What you have to do: Which four routes does the game review below say the player can end up on?

Given passage:
'''
Inescapable: No Rules, No Rescue Review
Inescapable: No Rules, No Rescue is a branching narrative visual novel that sees 11 people from across the globe get kidnapped and stranded on an island with each other, with no rules and no laws to govern them. Their goal? Provide entertainment for “viewers” in a twisted reality TV show and survive for six months, at the end of which each contestant still breathing will receive $500,000 and be free to go on their way. Their only lifeline to outside civilisation is the elusive DeWynter twins, the women running the show who may help them, but only for a mighty price. A simple yet effective premise for a story, so how well does Dreamloop Games go about telling it?
I spent a long time trying to figure out how to go about this review. Even explaining why I would struggle with it is something I mulled over how to approach. The main issue with Inescapable: No Rules, No Rescue is that, in short, it is four different games wearing a trench coat pretending to be just one. A lot of the marketing for Inescapable painted it as a death game inspired by the likes of Danganronpa and Zero Escape, but in reality, this is just a small portion of the game that the average player may not even experience at all on the first playthrough. To explain fully, this will involve minor details for how the story branches out, which may put some people off reading ahead, but if you are on the fence about Inescapable, I implore you to read on because this is a game where you’re very likely to come out of it having experienced something that was nothing like what you wanted or expected.
To start, you play Harrison, a 23-year-old bus driver from London. After waking up inside a shipping container on the island with a mysterious phone that seems to open to his fingerprint, he ventures through the woods and eventually finds a holiday resort where his fellow contestants wait. Besides being a bit introverted, most of Harrison’s personality and past is a blank slate, which allows players to put themselves into him as a person whilst still maintaining his own voice and thoughts. Harrison acts as a surprising foil of normalcy for a very colourful cast of characters who serve as one of the game’s strongest features. Harrison’s blandness actually works in the game's favour here, as each character alone has very strong foundations and clearly had a lot of care put into them. Everyone the player will meet is instantly recognisable, delivers their own personality, and fits well into the tone of the game from the get-go.
This is aided by both the art style, which does an effective job of giving each contestant a unique appearance and silhouette, and the voice acting, which felt a little inconsistent in quality but absolutely grew on me as the game went on. The Voice actor for Naomi DeWynter was especially delightful and clearly had a blast with all her lines, and Isak equally made sure to make the most of his theatrical flair. VAs for Mia and Harrison also deserve praise for their performance in the later parts of the game. It’s telling that each character could function as a primary protagonist in their own story, which both lends to the narrative itself and is a testament to how well they are characterised, at least at first.
Inescapable: No Rules, No Rescue offers four different “routes” for the player to take: Lust, Greed, Suspicion, and Trust. The route you end up on depends on your choices in the early parts of the game. Inescapable’s gameplay loop, at first, revolves around mingling with the other contestants. You have three-time slots each day, and you can use these to go to the various locations around the island and talk with whoever may be there. These can be interrupted by automatic or predetermined events, but the first half of the game or so will revolve almost solely around this mechanic. Depending on who you talk to and the various decisions you make across the first 50—60 days or so, you will accrue points in these four aforementioned categories, and when the time comes, you will be locked into one of these routes depending on which is highest.
'''
Supplied information:
'''
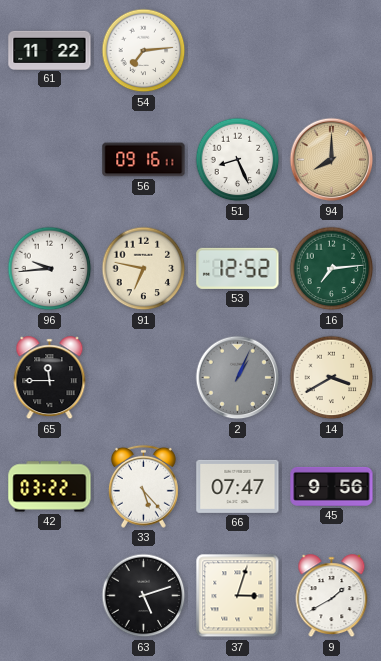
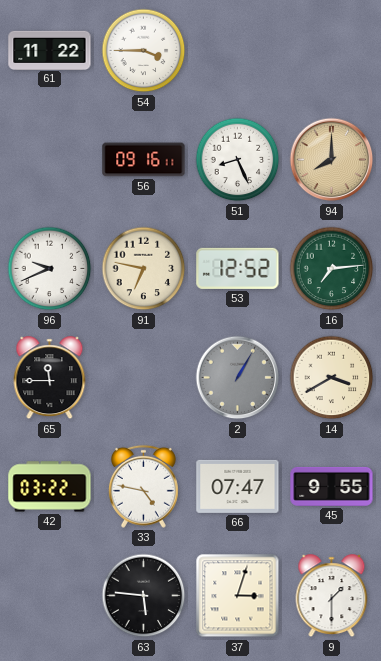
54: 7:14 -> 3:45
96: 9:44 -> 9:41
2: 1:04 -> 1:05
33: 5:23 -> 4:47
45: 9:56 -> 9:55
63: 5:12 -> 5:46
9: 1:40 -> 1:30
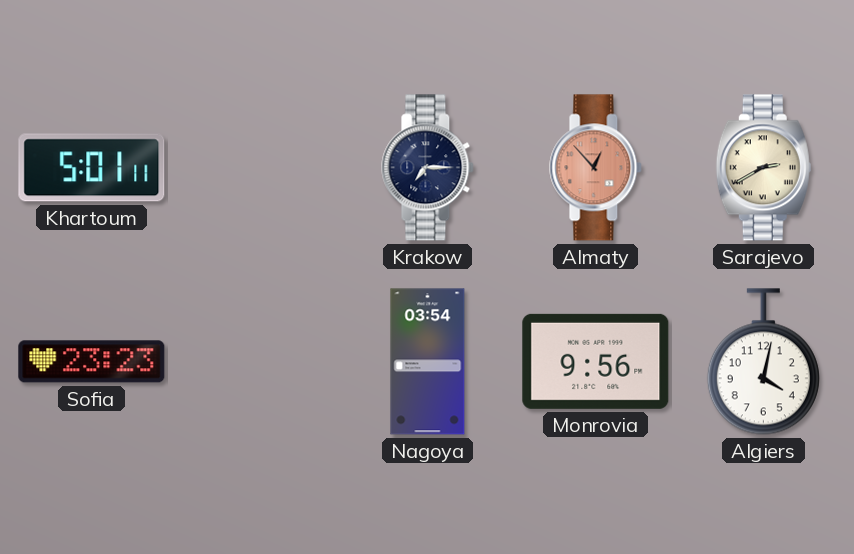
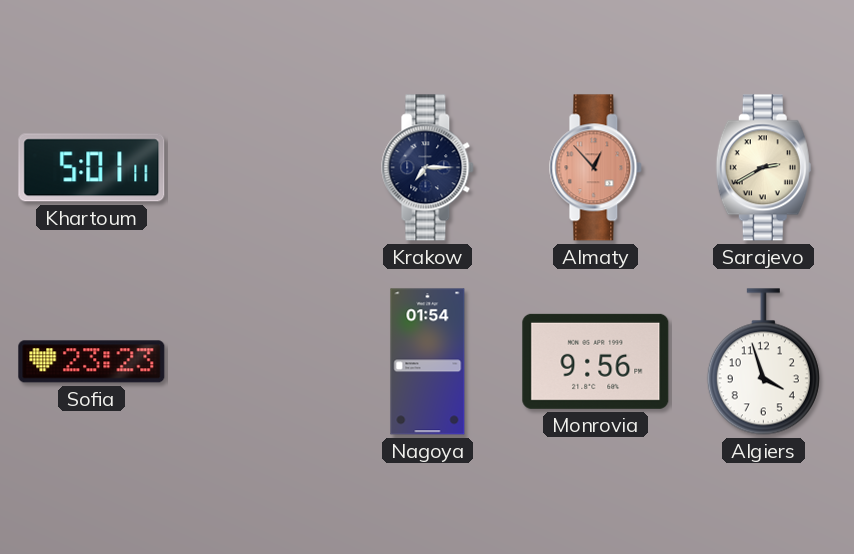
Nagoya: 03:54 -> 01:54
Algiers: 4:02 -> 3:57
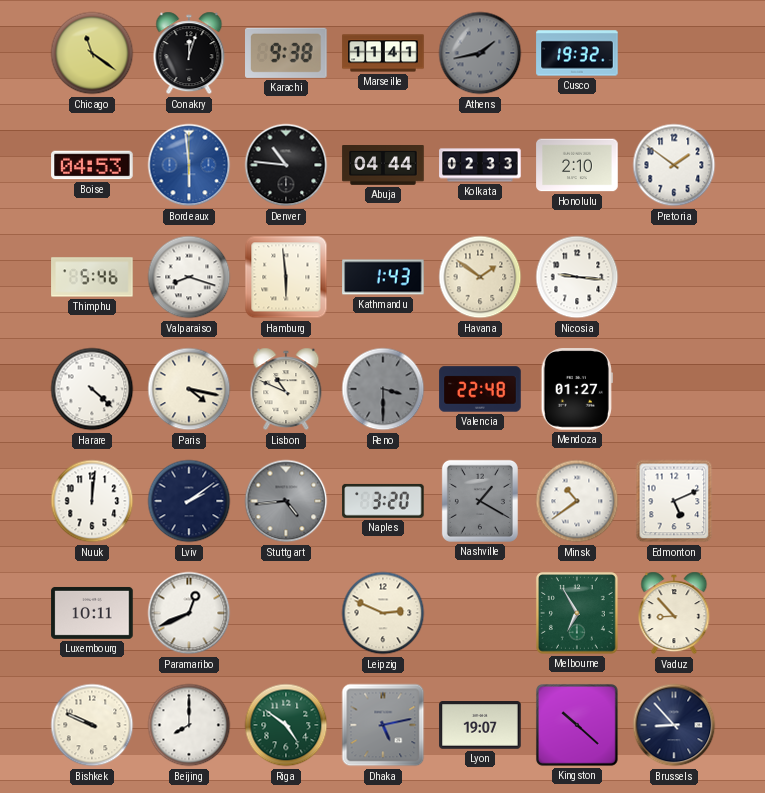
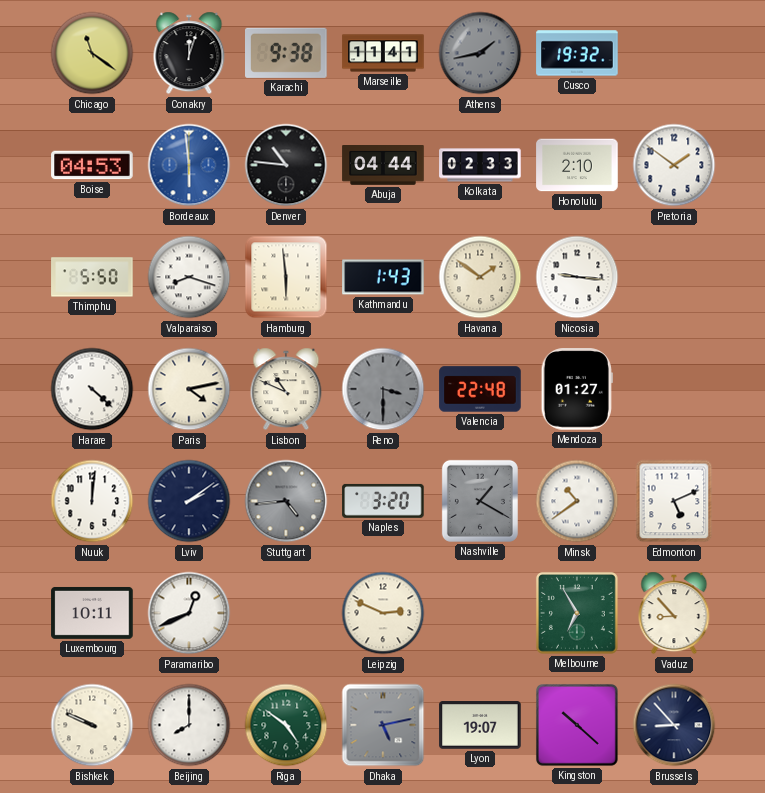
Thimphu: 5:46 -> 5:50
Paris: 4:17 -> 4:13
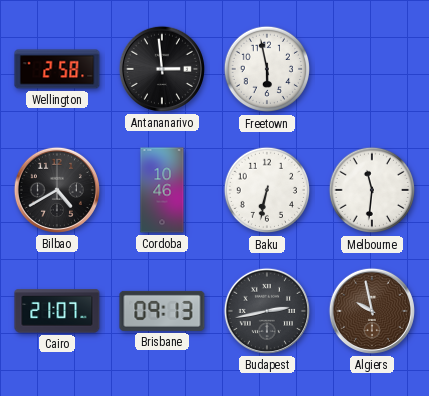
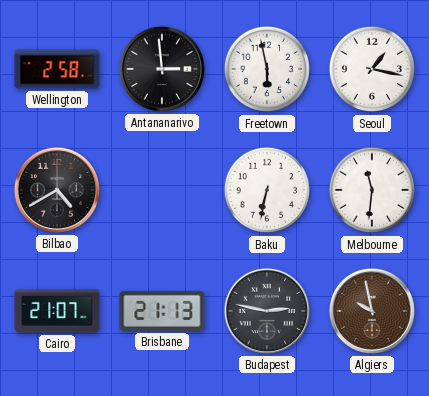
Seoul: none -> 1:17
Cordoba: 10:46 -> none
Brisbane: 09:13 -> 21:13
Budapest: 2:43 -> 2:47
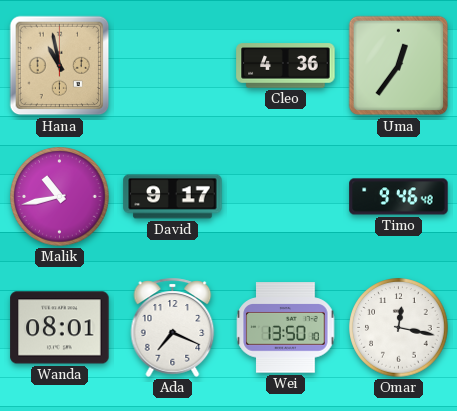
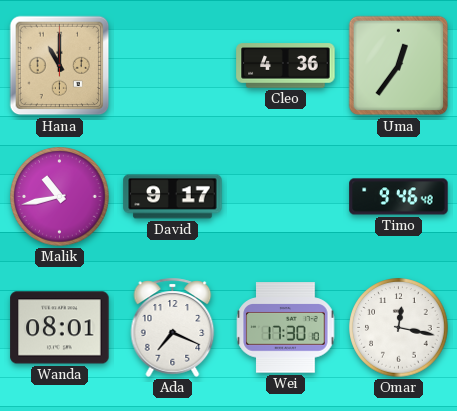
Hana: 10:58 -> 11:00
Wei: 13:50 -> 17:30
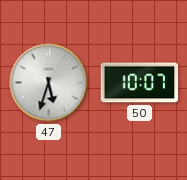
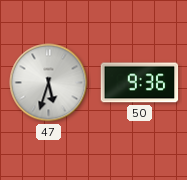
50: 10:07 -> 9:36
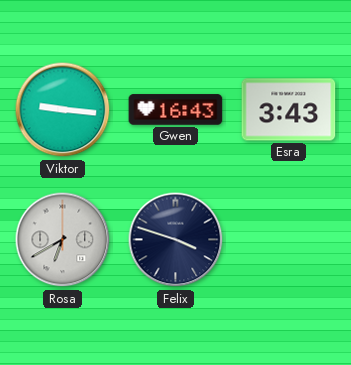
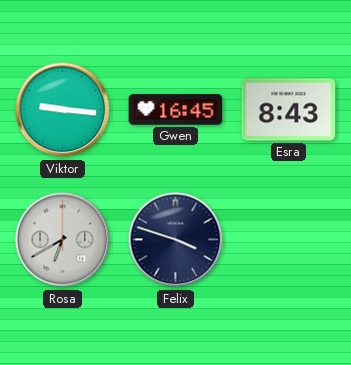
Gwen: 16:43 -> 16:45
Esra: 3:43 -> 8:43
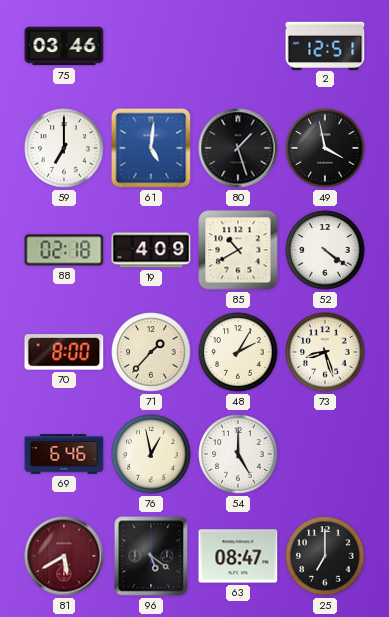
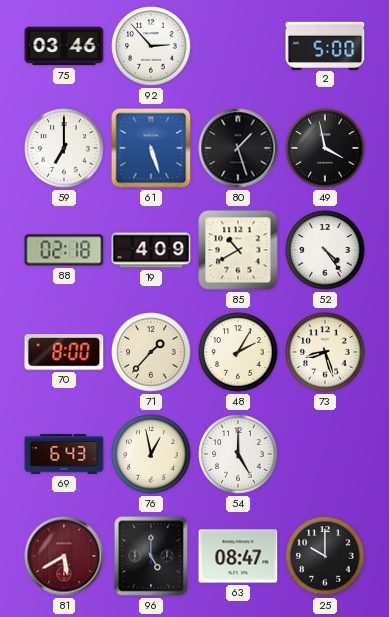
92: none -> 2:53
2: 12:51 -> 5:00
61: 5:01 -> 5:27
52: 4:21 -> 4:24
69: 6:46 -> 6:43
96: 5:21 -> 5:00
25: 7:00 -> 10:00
'''
Final result: Lust, Greed, Suspicion, and Trust.